Beyond the early Adam West portrayal, Batman has long been a conflicted character, oscillating between rage and grief over his parents’ deaths. Robert Pattinson played the hero in the latest film, diving into his darkness and introspection. The car that came out of that mindset is unlike any Batmobile so far, and the team that created it spent countless hours constructing an intricate and detailed machine.
The car looks like a mashup between a classic Camaro and Mustang, mixed with some elements of a modified dirt track racer. Compared to the swoopy Batmobile of the 1990s and the outrageously militaristic vehicle from Christian Bale’s Batman, the new car looks uniquely homebrewed – the desired effect. The team wanted to design a car that Batman had built in a garage by himself, and the exposed tube frame and somewhat ragged look do the trick.
A big block LS provides power for the rig, while a separate dummy engine in the back provides a dramatic effect. The crew designed and hand-built the prop engine, using thousands of parts to create a realistic second powerplant for the car. They added flame elements and dynamic louvers that move to provide drama with the under-hood lighting.
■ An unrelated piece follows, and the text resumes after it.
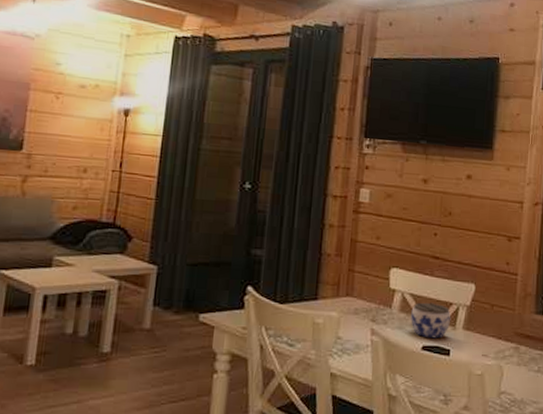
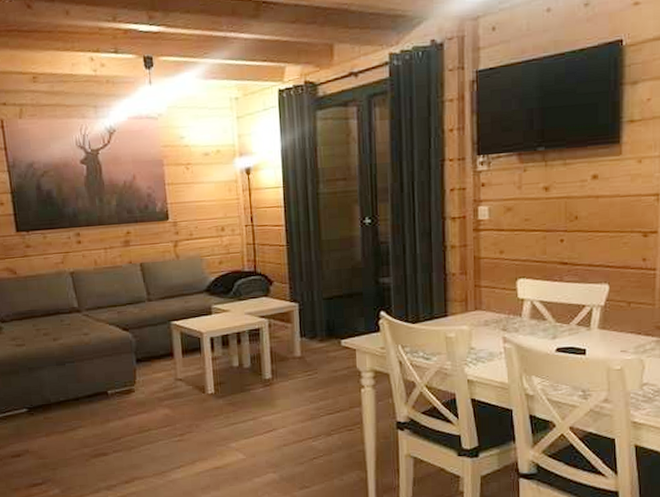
jar: present [411,302,451,339] -> none [542,307,585,341]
Since the film includes glimpses of the interior, there had to be at least a partial cabin setup. The team achieved an old-school muscle car look with leather-wrapped components, including the seats, steering wheel and dash. The dash features class-looking gauges and controls, and the interior is surprisingly complete for an open-back prop car. Once all of that was done, the team had to figure out how to mount and control multiple cameras.
Beyond the gas-powered primary car, the team built other electric cars, and all of them saw extensive testing for safety and performance. Through that process, they discovered new design potential and capability that allowed them to push filming further, including jumping the car.